Albert Sproggins: Oh, Hunger Games! Riiight. I think I remember Karen talking about that. Or possibly Bogbrush, I don't remember. Anyway. Turns out running and screaming at Cat 6 level - the loudest I can do and still keep up a decent pace - is pretty intimidating for anyone who doesn't know the A/V Division all that well. Bloke ended up coming back in the end, though, along with someone with a name like a drink. We wound up sleeping in shifts, keeping watch. I was worried my clock would give us all away in the night, but we turned out okay and awoke to find ourselves in the main bracket. Oh well. At least I can't come last...
Apecian
OH, COME ON! NOT EVEN ONE DAY? Apecian paces around the room, irritated at not having a table to flip. I can't believe I got killed on the first day. Seriously. I mean, I guess I did kinda forget I only got the high-speed regen half, instead of the full bundle, but Truth... And where the heck did those explosives come from, anyways? They weren't any at the Cornucopia. ... Yeah, I looked! I just decided there wasn't anything there worth fighting over! HEY! QUIT IT! The camera is knocked to the floor as Apecian lunges at the person behind it, who may or may not be laughing. Yakety Sax begins to play.
Michael
This is a reminder to one to always, always spend time making sure one's information is accurate before acting on it. We had believed that Kaatah was alone, and simply puncturing her suit would give us each a kill. We were, obviously, wrong. I am thankful the match ended when it did. There is, as one might expect, something rather unsettling about somebody preparing to gut one with one's own spear. Admittedly, I did choose that method of execution over beheading by a conjured scythe, but I had thought to make my escape as they attempted to hunt down my spear, which had been lost in the fight. I underestimated their abilities a second time. This does not bode well for the true Games. Michael stands up from the chair that he, for some reason, was allowed to have. Perhaps it's because he's alive and has less reason to throw it at a stray camerawoman. Speaking of the true Hunger Games, shall I proceed to meet my new District? I am sure they are all remarkably sane for members of the PPC. ... Yes, I was expecting laughter, thank you. Now, as my suspicions have been confirmed, could you explain precisely why you are laughing? ... What is a Sunflower's Witness?
Lu'ci'ten Gyrvain
Well. I haven't been in a match like that before. I will admit, a few of these people have a certain artistic touch that I haven't seen in quite a while. Special mention to Cupid, though; I didn't think you would spare me, but I guess a warrior's honor exists even in places like this. If I'd had my shoes, I would have won.
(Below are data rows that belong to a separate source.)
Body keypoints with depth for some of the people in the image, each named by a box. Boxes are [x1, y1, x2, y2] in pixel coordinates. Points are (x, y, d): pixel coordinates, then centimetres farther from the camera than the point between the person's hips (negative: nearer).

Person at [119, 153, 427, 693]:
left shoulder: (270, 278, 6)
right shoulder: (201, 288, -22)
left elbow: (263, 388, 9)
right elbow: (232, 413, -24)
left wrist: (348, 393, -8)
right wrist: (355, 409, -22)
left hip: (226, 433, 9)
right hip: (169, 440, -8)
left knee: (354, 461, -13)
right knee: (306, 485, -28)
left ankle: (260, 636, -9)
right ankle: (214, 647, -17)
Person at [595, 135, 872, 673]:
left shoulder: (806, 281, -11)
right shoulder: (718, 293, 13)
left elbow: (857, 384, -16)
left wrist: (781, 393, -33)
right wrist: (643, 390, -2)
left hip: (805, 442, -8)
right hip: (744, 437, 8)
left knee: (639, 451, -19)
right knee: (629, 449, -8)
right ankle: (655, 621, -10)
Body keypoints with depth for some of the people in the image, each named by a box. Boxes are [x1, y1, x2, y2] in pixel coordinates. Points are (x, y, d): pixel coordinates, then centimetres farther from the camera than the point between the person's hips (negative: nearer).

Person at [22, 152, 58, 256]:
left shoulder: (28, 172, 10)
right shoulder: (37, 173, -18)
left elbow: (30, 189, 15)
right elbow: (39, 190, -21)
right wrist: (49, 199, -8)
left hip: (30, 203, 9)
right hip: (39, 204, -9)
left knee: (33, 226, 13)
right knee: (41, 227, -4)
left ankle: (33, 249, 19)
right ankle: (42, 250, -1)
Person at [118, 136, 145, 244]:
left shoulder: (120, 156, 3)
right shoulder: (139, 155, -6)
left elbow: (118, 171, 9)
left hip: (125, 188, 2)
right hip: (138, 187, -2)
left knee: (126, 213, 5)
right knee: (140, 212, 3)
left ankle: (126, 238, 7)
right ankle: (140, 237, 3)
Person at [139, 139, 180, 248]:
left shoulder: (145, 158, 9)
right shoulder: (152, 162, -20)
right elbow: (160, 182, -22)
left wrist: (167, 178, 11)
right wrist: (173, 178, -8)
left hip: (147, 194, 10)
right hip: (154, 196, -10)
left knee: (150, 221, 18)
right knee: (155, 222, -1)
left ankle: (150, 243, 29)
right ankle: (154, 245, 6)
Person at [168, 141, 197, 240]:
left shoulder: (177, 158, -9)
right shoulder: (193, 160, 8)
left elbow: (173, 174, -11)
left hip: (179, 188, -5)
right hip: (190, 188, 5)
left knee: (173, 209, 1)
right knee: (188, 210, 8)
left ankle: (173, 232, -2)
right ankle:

(And yes, I did have to get that equipment. You can stop trying to make me feel bad. It won't work.)
Calliope Istoría
Whoo! That was fun! I've never been in a fight like that in my life! Now I see why Lu's the close-combat girl in our trio - it's so much fun! Okay, I'll try to stop now. But to the person who gave me that mace (even though it was just sitting there): thank you. I'll treasure it for... well, okay, it's gone now. But I'll treasure its memory for a really long time, promise!